_ASSIGNED TASK_
From the data below, return all lines holding the string "weight".

*** Opening PROVIDED INFORMATION ***

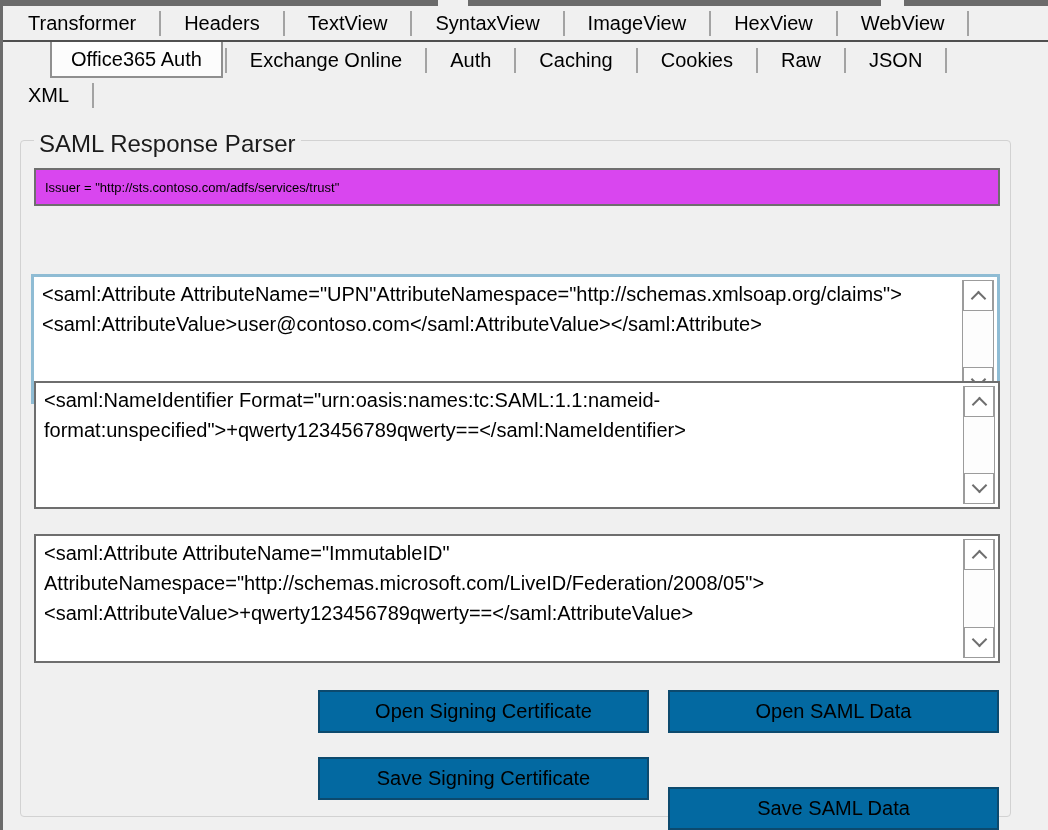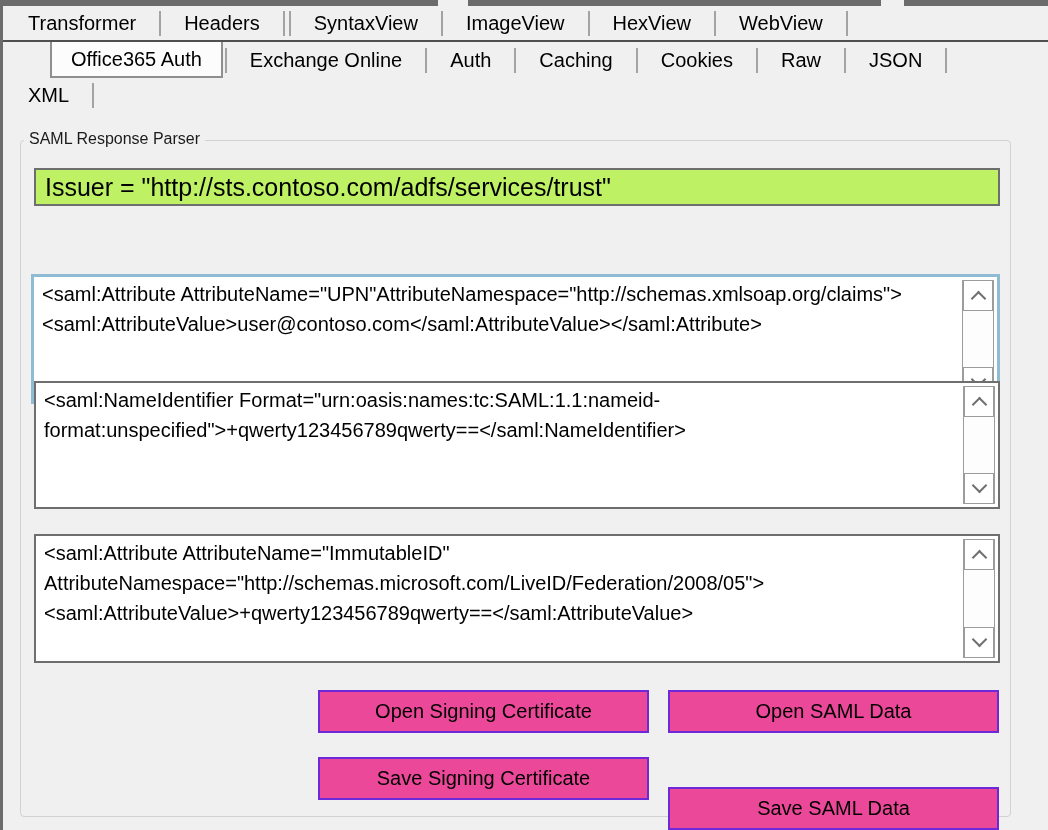--- a/index.html
+++ b/index.html
@@ -22,27 +22,27 @@
   .tabrow-2 { height:38px; border-top:2px solid #4f4f4f;padding-left:47px; }
   .tabrow-3 { height:34px; }
   .tab { display:flex; align-items:center; height:100%; padding:0 21px; font-size:20px; color:#000;
          white-space:nowrap; cursor:default; }
   .tab.selected { background:#fcfcfc; border:2px solid #8f8f8f; border-top:0; padding:0 19px; }
   .tab-sep { width:2px; height:25px; background:#a3a3a3; margin:0 2px; flex:0 0 auto; }
 
   
   .groupbox { position:absolute; left:20px; top:140px; width:991px; height:677px;
               border:1px solid #d2d2d2; border-radius:4px; background:#f0f0f0; }
-  .group-label { position:absolute; top:-11px; left:3px; padding:0 5px; background:#f0f0f0;
-                 font-size:16px; color:#1b1b1b; }
-
-  
-  .issuer { position:absolute; left:13px; top:27px; width:966px; height:38px; background:#bef264;
+  .group-label { position:absolute; top:-11px; left:13px; padding:0 5px; background:#f0f0f0;
+                 font-size:24px; color:#1b1b1b; }
+
+  
+  .issuer { position:absolute; left:13px; top:27px; width:966px; height:38px; background:#d946ef;
             border:2px solid var(--control-border,#6e6e6e); display:flex; align-items:center;
-            padding:0 9px; font-size:25px; color:#000; white-space:nowrap; overflow:hidden; }
+            padding:0 9px; font-size:13px; color:#000; white-space:nowrap; overflow:hidden; }
 
   
   .mltext { position:absolute; left:13px; width:966px; background:#fff;
             border:2px solid var(--control-border,#6e6e6e); display:flex; }
   .mltext.focused { left:10px; width:969px; border:3px solid var(--focus-border,#8fbcd4);margin-top:44px; }
   .ml-upn  { top:89px;  height:130px; }
   .ml-nid  { top:240px; height:128px; }
   .ml-imm  { top:393px; height:129px; }
   .ml-content { flex:1 1 auto; padding:2px 4px 2px 8px; font-size:20px; line-height:30px; color:#000;
                 white-space:pre-wrap; overflow-wrap:break-word; overflow:hidden; cursor:text; }
@@ -52,21 +52,21 @@
           display:flex; flex-direction:column; justify-content:space-between; }
   .sbtn { height:31px; width:100%; border:1px solid #9c9c9c; background:#fff;
           display:flex; align-items:center; justify-content:center; margin:-1px 0; cursor:default; }
   .sbtn:first-child { margin:-1px 0 0 0; }
   .sbtn:last-child  { margin:0 0 -1px 0; }
   .chev { width:11px; height:11px; border-left:2px solid #6f6f6f; border-top:2px solid #6f6f6f; }
   .chev-up   { transform:translateY(3px) rotate(45deg); }
   .chev-down { transform:translateY(-3px) rotate(225deg); }
 
   
-  .btn { position:absolute; height:43px; background:#ec4899; border:2px solid #6d28d9;
+  .btn { position:absolute; height:43px; background:#0369a1; border:2px solid #0c4a6e;
          display:flex; align-items:center; justify-content:center; font-size:20px; color:#000;
          cursor:default; }
   .btn-open-cert { left:297px; top:549px; width:331px; }
   .btn-open-saml { left:647px; top:549px; width:331px; }
   .btn-save-cert { left:297px; top:616px; width:331px; }
   .btn-save-saml { left:647px; top:616px; width:331px;margin-top:30px; }
 </style>
 </head>
 <body>
 
@@ -82,20 +82,23 @@
   <div class="tab">
     <span class="tab-label">Transformer</span>
   </div>
   <span class="tab-sep"></span>
 
   <div class="tab">
     <span class="tab-label">Headers</span>
   </div>
   <span class="tab-sep"></span>
 
+  <div class="tab">
+    <span class="tab-label">TextView</span>
+  </div>
   <span class="tab-sep"></span>
 
   <div class="tab">
     <span class="tab-label">SyntaxView</span>
   </div>
   <span class="tab-sep"></span>
 
   <div class="tab">
     <span class="tab-label">ImageView</span>
   </div>

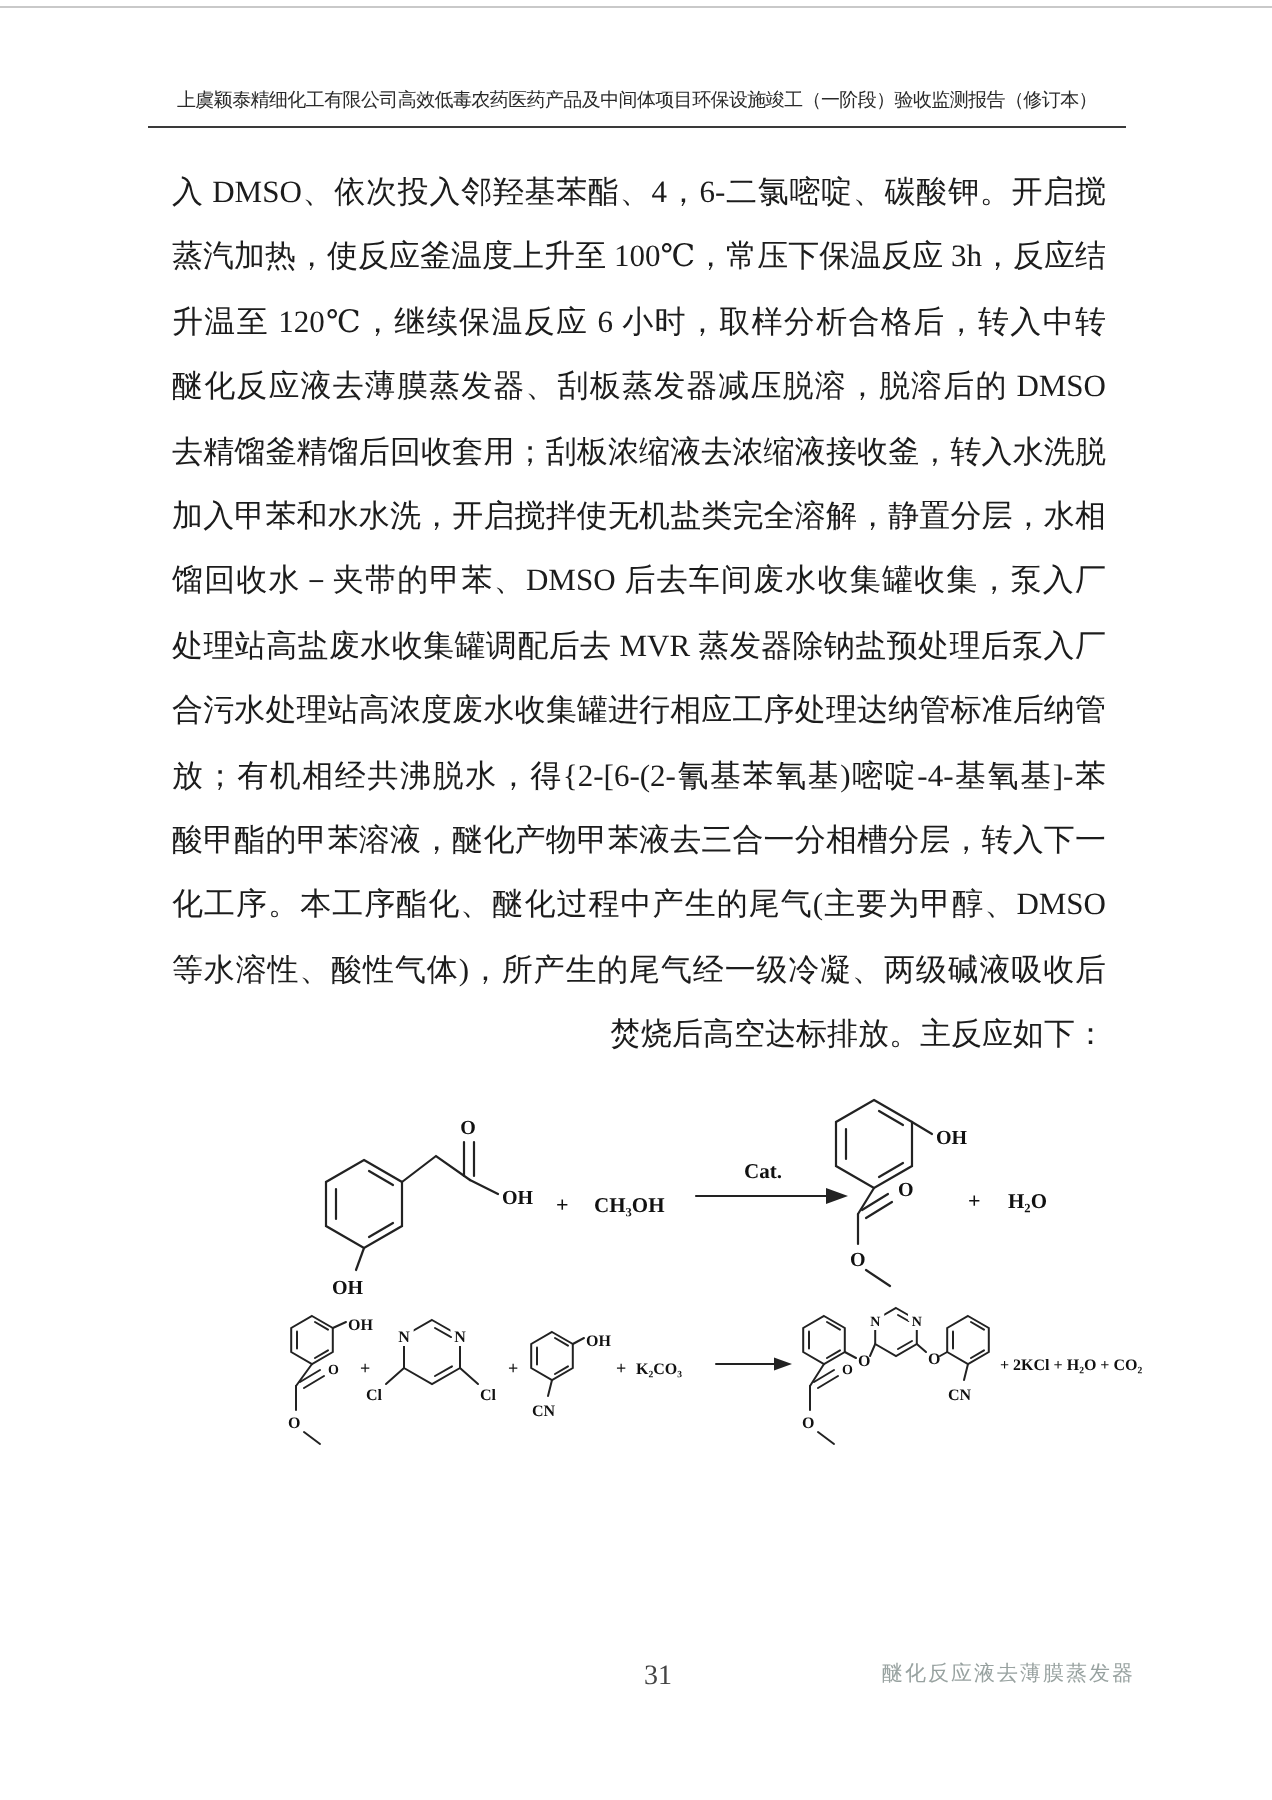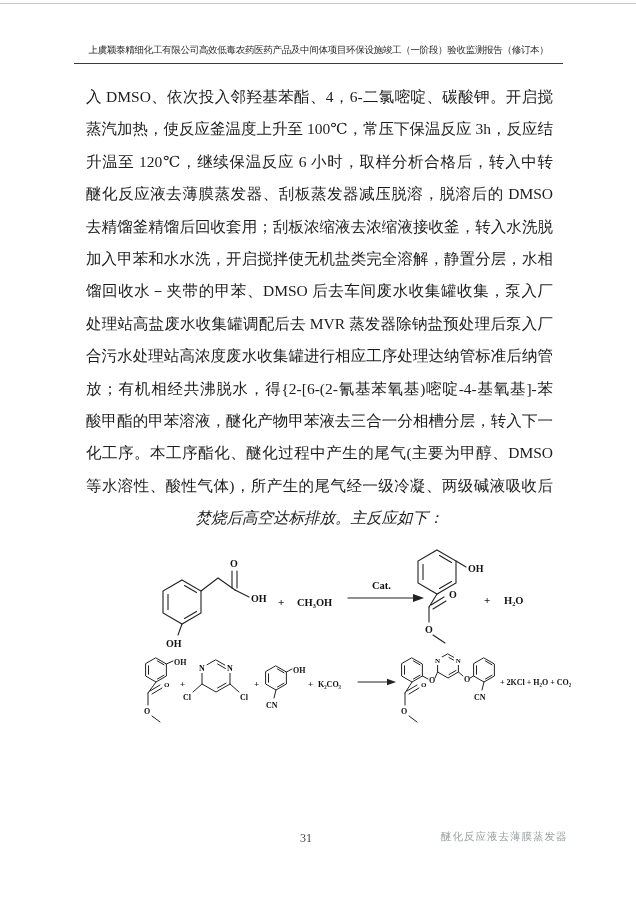--- a/index.html
+++ b/index.html
@@ -13,36 +13,36 @@
     border-bottom:1.2px solid #3a3a3a;
     font-size:9.5px;letter-spacing:-0.3px;text-align:center;
     white-space:nowrap;overflow:hidden;color:#2a2a2a;
   }
   .bodytext{position:absolute;left:86px;top:77px;width:467px;}
   .bline{
     height:32.4px;line-height:32.4px;font-size:15.5px;
     text-align:justify;overflow:hidden;white-space:normal;
   }
   .bline::after{content:"";display:inline-block;width:100%;height:0;}
-  .bline.last{text-align:center;font-style:italic;}
+  .bline.last{text-align:right;}
   .bline.last::after{content:none;}
   svg{position:absolute;overflow:visible;}
   .bond{stroke:#222;stroke-width:1.1;fill:none;stroke-linecap:round;}
   .bondB{stroke:#222;stroke-width:1;fill:none;stroke-linecap:round;}
   .ah{stroke:none;fill:#222;}
   text{font-family:"Liberation Serif","DejaVu Serif",serif;fill:#111;}
   .atom{font-size:10px;font-weight:700;}
   .atomS{font-size:8px;font-weight:700;}
   .atomT{font-size:7px;font-weight:700;}
   .formula{font-size:10.5px;font-weight:600;}
   .formulaS{font-size:8px;font-weight:600;}
   .op{font-size:11px;font-weight:600;}
   .opS{font-size:9px;font-weight:600;}
   .halo{paint-order:stroke;stroke:#fff;stroke-width:4px;}
-  .pageno{position:absolute;left:300px;top:827px;width:36px;text-align:left;font-size:12px;color:#444;}
+  .pageno{position:absolute;left:300px;top:827px;width:36px;text-align:right;font-size:14px;color:#444;}
   .watermark{position:absolute;left:441px;top:826px;font-size:10.5px;letter-spacing:1px;color:#98a2a0;}
 </style>
 </head>
 <body>
 
 <div class="page">
 
   <div class="header">上虞颖泰精细化工有限公司高效低毒农药医药产品及中间体项目环保设施竣工（一阶段）验收监测报告（修订本）</div>
 
   <div class="bodytext">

*** Closing PROVIDED INFORMATION ***

_RESPONSE TO THE EXERCISE_
   .atom{font-size:10px;font-weight:700;}
   .atomS{font-size:8px;font-weight:700;}
   .atomT{font-size:7px;font-weight:700;}
   .formula{font-size:10.5px;font-weight:600;}
   .formulaS{font-size:8px;font-weight:600;}
   .op{font-size:11px;font-weight:600;}
   .opS{font-size:9px;font-weight:600;}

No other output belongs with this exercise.